20th Century Music | History Detectives | PBS

Feature 20th Century Music

Learn more about America's musical history.

20th Century Music

For many, the 20th century was seen as "America's century." It was a century in which the United States' influence would be felt around the globe. Nowhere is this more true than in the world of music. From jazz to rock, America was the birthplace to some of the most influential music the world had seen-aided, of course, by the popularity of new technologies such as phonographs, and radios. There was one other very successful distributor of American tunes: the American GI, who brought his music with him wherever he went.

The most important influence on 20th century music? African Americans and the musical culture they brought to this country – developed within the bonds of slavery.

Even before the 20th century began, blues music was evolving across the country out of the traditional African slave spirituals, work calls and chants. Of all the developing genres, the blues would be the most far-reaching, with its influence felt in everything from jazz to rock, country music to rhythm and blues, and classical music.

That said, jazz's influence on the world music scene would be nothing short of transformational. Jazz saw its early development in the African American communities all throughout the South – with rhythms reflecting the diversity of cultural influences from West Africa to the West Indies, from ragtime to the blues.

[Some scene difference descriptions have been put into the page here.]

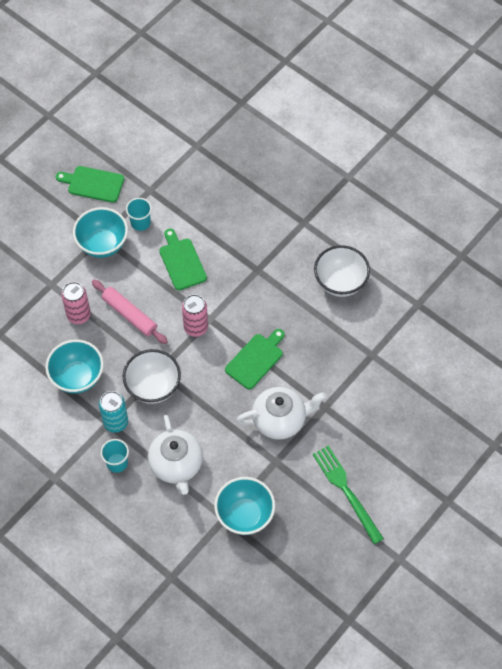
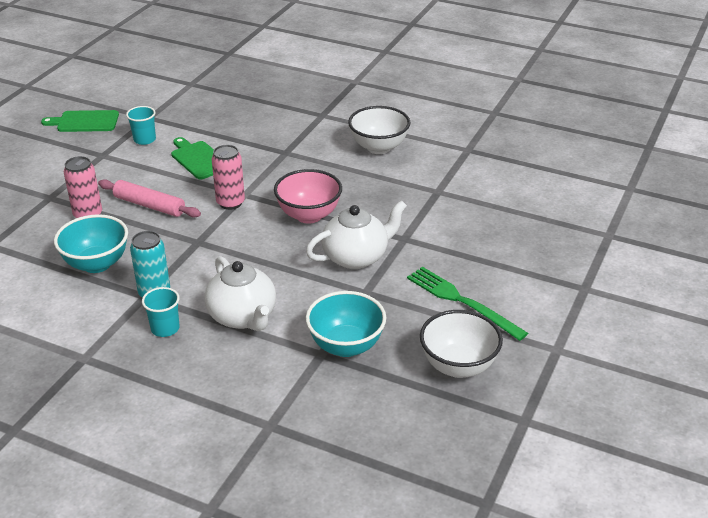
camera: 15 degrees left, 25 degrees down
(102, 244) = (105, 160): turquoise bowl -> none
(153, 387) = (194, 256): white bowl -> white bowl (458, 366)
(256, 359) = (309, 215): green cutting board -> pink bowl

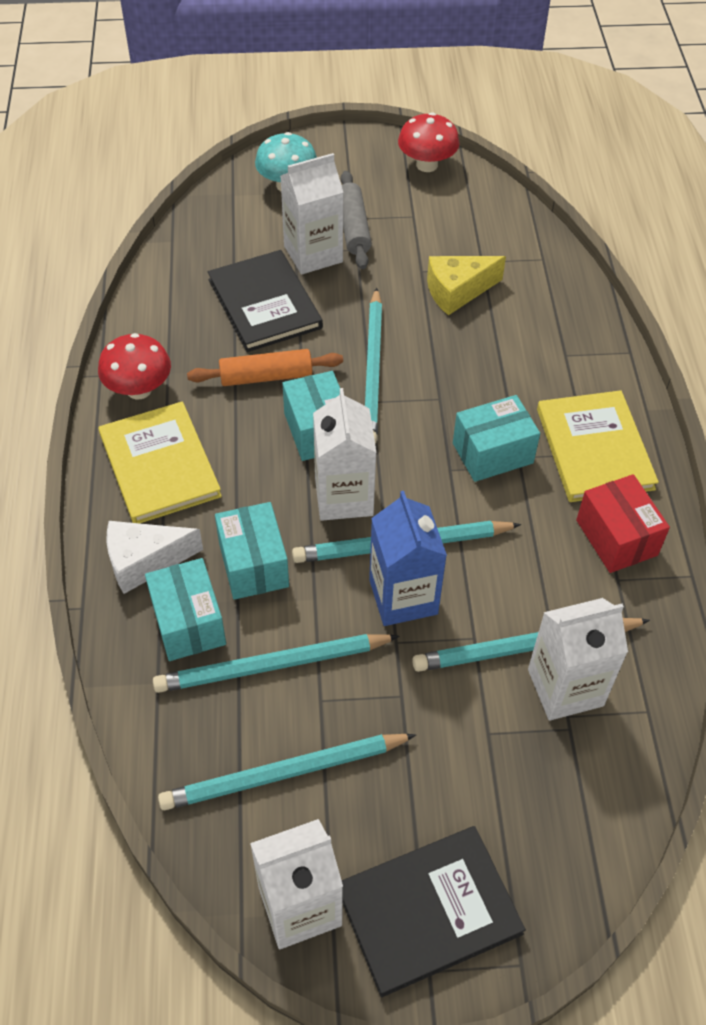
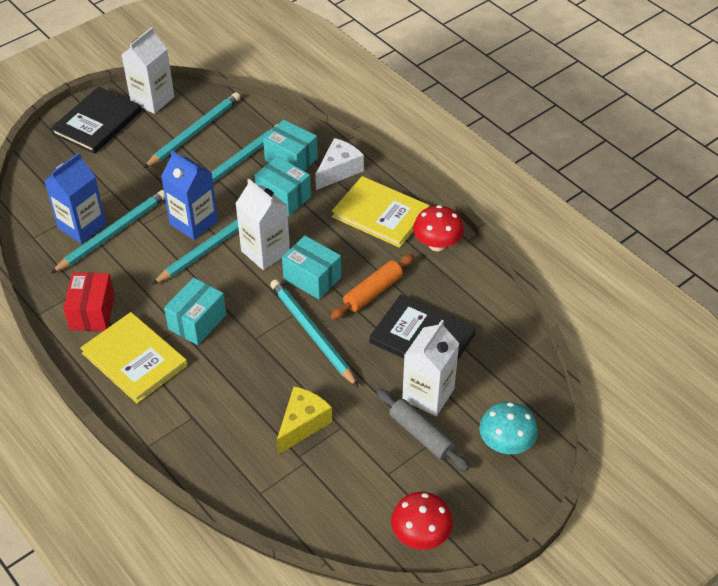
camera: 145 degrees right, 5 degrees down
(565, 687) = (82, 226): white carton -> blue carton
(616, 537) = (92, 312): red box -> red box turned 60 degrees clockwise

With similar roots to blues (and blues as one of its roots), jazz also took from another American art form – ragtime – to create its unique syncopated sound. Its early detractors were many, from Henry Ford to Thomas Edison, but racism was often the reason for cries of "it's immoral." Yet the insistent, danceable, heartfelt sounds quickly spread American culture to the far corners of the globe.

Its ever-mutating style turned itself into swing music, soul and cool jazz. Jazz's knock-on effect was further seen in rock and roll's development in the United States in the 1950s. Artists from Elvis Presley to Chuck Berry created their rock and roll using the musical influences of boogie-woogie and blues, along with jazz. Rock's popularity quickly spread around the world, with groups such as the Beatles and the Rolling Stones often crediting early 20th century American music such as blues for their inspiration.

Soul music, which grew up alongside rock and roll, also developed out of African American gospel, and rhythm and blues traditions. As the century wore on, rhythm and blues boy bands such as New Edition (which could have stayed merely a bubblegum pop band of black youth created for a mainly white audience) took control of their music and helped create the new jack swing movement. A fusion of hip hop and R & B, new jack swing helped laid the groundwork for the next two decades of popular music.

The end of the century saw the birth of hip-hop music and culture. In the mid-1970s in the Bronx, New York DJs began isolating percussion rhythms from songs and talking over and between the songs.

Rap music, with its semi-autobiographical lyrics and deep rhythms were just one more evolution in the blues tradition that had started at the beginning of the century, and one further, enormous transformation in the world of music created and nurtured in the African American community.